For Radford basketball: What's next?

The sudden resignation by coach Byron Samuels has Radford fans wondering

RADFORD -- The strangest men's basketball season ever played at Radford University is about to commence.

Wait a minute, the veteran college basketball observer might say. The season hasn't even started yet, so how do you know it's going to be so weird?

Believe it, brother.

Joe Davis, the esteemed former Highlanders hoops boss, used to helpfully offer his eyeglasses to those officials with whom he differed substantially in evaluating events of a ballgame.

Nobody needs spectacles to see the nuttiness is only just getting started at the Dedmon Center.

Where to begin? How about at the end.

That's where Byron Samuels has said his term as coach is at its end. But first, he pointed out, there's the upcoming season to play. Samuels said he intends to honor terms of his contract until it expires June 30, 2007. The self-proclaimed fifth-year lame-duck coach detailed his plans in a letter to his boss, athletic director Greig Denny, dated Nov. 2.

Samuels added that should a new contract be offered he did not intend to accept it, personal and professional reasons being his motivation.

That apparently he has not been offered a new pact is instructive. Traditionally at Radford, contracts are negotiated and new ones tendered the year before the current one expires.

No Radford basketball coach has ever resigned with no apparent job prospects a full year before a contract is up.

Radford is coming off a 16-13 season and fourth place finish in the Big South Conference, the first winning campaign in four years of the Samuels regime.

The current squad has been picked to finish seventh of eight teams despite the return of three starters, including last year's conference rebounding leader Chris Oliver.

Samuels told his players of his plans the same day he corresponded with Denny. Players said they never saw it coming.

"I was a little shocked," Radford senior Reggie McIntyre said.

The players apparently absorbed the news then calmly went on with the rest of their college basketball careers.

"Nobody seemed like they were real upset," Oliver said.

Oliver and McIntyre agreed that the surprise announcement about the coach's status would have little impact on the rest of the season.

The 42-year-old Samuels said the decision was an easy one to make in the end and he was glad to have it off his mind. He also said he was done talking about his job status or future professional opportunities that he described in vague terms as being both in and out of basketball. His focus is this season and this team, he said.

He thanked all the appropriate parties for the chance to coach and the good times he and his family have had locally.

Penelope Kyle, the new university president, said in a statement that the search for Samuels' replacement would begin at once.

Things will be even more fun if the Highlanders somehow defy the odds not to mention the soothsayers and have a memorable season.

Oliver, a senior forward, said that's all the players would be thinking about.

"To go out and try to win a championship," he said.

The second different cast of assistant coaches in as many years may take some getting used to. The new guys are Bruce Martin (Clemson, 1994), Charles Thomas (Eastern Michigan, 2000), and Michael Blaine (Johns Hopkins, 2003), succeeding Frankie Allen, Nathan Stewart, and Jeff Maher. Allen, Stewart and Maher only served one season themselves.

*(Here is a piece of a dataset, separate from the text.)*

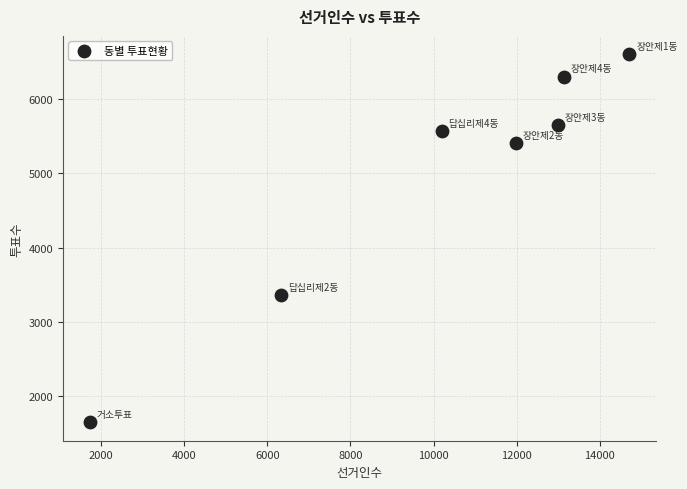

What Y value in the scatter plot is closest to 4127?

3362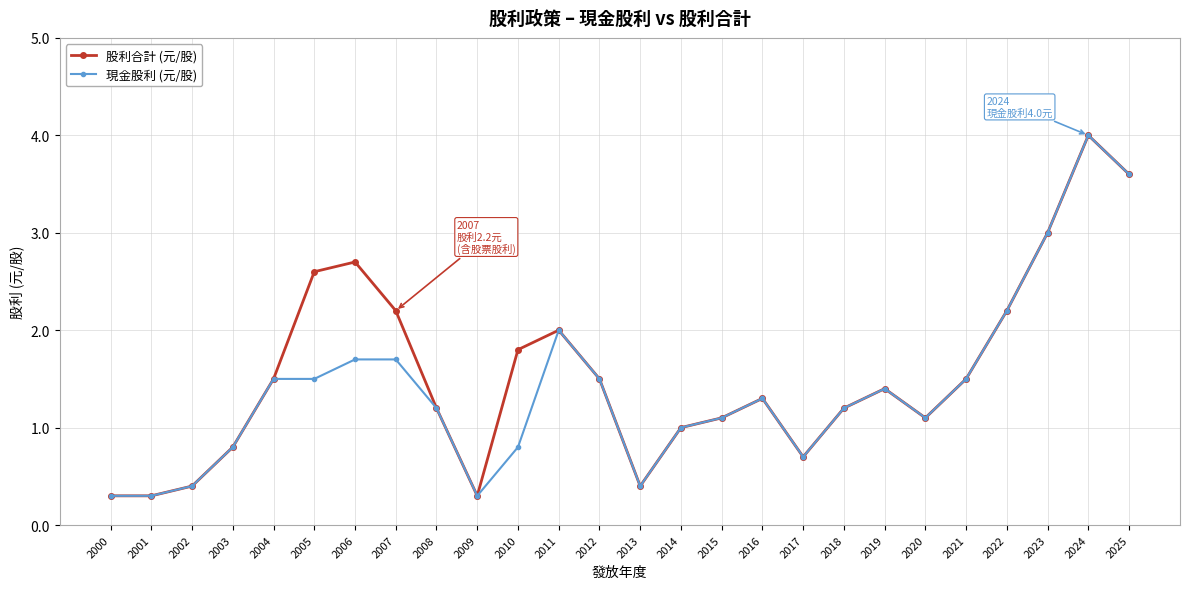

What is the value of the 股利合計 (元/股) point at the 15th from the left?

1.0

Oliver's 17.4 scoring average was the league's sixth highest last year. His 10 rebounds per game led the Big South.

"Great kid who has a chance to have a very special season," Samuels said.

McIntyre, the other senior, was good for just over nine points and five rebounds an outing a season ago. Listed at 6-foot-3, 207 pounds, McIntyre has for three years been known for playing bigger than he his.

He figures that Radford is poised for a bigger season than has been predicted for it.

"It's not where you were picked before the season that counts but rather where you finish at the end," he said.